Estonian Mathematical Olympiad

a. Let $c$ be any root of $P(x)$. As $P(0)=a_0=a_n\ne 0$, we must have $c\ne 0$. Notice that $$\begin{array}{rl}P\left(\frac{1}{c}\right)& =a_n{\left(\frac{1}{c}\right)}^n+a_{n-1}{\left(\frac{1}{c}\right)}^{n-1}+\cdots +a_1\left(\frac{1}{c}\right)+a_0\\ & ={\left(\frac{1}{c}\right)}^n(a_0{c}^n+a_1{c}^{n-1}+\cdots +a_{n-1}c+a_n)\\ & ={\left(\frac{1}{c}\right)}^n(a_n{c}^n+a_{n-1}{c}^{n-1}+\cdots +a_{1}c+a_0)\\ & ={\left(\frac{1}{c}\right)}^{n}P(c)=0,\end{array}$$ which shows that $\frac{1}{c}$ is also a root of $P(x)$. Thus the roots can be divided into inverse pairs.
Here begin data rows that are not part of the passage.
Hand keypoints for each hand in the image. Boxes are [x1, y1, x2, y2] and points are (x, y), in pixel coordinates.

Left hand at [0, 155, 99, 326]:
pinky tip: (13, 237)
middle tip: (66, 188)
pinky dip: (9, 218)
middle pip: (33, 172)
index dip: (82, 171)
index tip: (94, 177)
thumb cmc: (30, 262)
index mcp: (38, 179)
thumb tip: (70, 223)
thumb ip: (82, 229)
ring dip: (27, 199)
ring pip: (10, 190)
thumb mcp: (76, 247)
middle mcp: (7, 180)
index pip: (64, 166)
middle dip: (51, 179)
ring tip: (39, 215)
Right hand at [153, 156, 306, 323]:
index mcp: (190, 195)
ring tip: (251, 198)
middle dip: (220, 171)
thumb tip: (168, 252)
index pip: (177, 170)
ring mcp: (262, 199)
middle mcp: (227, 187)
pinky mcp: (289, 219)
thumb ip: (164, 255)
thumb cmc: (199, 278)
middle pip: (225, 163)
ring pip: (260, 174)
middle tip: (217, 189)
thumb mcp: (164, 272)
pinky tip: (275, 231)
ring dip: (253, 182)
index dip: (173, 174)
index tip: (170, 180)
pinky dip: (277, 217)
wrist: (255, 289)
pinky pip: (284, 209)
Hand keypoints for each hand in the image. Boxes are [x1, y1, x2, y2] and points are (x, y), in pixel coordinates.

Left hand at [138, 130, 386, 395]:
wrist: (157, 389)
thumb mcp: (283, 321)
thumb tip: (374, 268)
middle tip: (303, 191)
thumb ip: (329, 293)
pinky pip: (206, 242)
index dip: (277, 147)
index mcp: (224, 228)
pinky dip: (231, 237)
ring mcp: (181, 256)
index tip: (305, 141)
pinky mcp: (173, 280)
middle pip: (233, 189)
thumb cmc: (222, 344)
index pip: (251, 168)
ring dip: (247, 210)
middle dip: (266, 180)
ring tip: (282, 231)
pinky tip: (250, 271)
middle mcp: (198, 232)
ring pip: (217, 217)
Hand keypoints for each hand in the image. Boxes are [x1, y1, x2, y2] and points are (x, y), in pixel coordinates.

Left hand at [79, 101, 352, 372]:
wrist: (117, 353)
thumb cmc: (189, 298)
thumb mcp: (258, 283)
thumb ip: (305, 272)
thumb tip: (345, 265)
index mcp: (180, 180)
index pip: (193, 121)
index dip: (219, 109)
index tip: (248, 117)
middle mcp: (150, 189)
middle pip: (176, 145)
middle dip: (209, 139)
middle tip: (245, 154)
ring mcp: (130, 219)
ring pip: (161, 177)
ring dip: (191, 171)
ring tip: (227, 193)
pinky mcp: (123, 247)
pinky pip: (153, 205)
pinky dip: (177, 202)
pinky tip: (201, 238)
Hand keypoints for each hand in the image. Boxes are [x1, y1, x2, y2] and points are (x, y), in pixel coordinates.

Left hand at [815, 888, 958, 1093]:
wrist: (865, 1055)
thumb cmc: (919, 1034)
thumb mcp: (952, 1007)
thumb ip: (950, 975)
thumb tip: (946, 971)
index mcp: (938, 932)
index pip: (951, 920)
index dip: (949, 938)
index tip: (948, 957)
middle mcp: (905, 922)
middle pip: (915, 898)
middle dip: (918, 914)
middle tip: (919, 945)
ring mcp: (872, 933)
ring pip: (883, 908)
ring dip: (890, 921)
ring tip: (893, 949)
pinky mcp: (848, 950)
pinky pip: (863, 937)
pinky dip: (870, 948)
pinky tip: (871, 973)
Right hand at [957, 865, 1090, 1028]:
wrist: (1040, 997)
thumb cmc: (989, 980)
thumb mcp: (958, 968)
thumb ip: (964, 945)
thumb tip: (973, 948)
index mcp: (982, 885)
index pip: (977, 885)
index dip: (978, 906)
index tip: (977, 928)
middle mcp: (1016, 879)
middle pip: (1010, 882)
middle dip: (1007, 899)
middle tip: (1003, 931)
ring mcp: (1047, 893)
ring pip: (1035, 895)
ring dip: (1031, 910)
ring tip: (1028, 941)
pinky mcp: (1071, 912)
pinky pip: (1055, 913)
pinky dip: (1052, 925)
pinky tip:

For each root $c$ we have $|c|+\left|\frac{1}{c}\right|\ge 2$. The only roots paired with itself are 1 and -1, both of which have an absolute value of 1. If there are $l$ such roots, then $$|x_1|+|x_2|+\cdots +|x_k|\ge \frac{k-l}{2}\cdot 2+l\cdot 1=k-l+l=k.$$

b. The polynomial $P(x)=x^3-x^2-x+1=(x-1{)}^2(x+1)$ satisfies the conditions of the problem and its real roots are $x_1=1$ and $x_2=-1$. Thus $k=2>1$, but $|x_1|+|x_2|=2=k$, so the inequality is non-strict.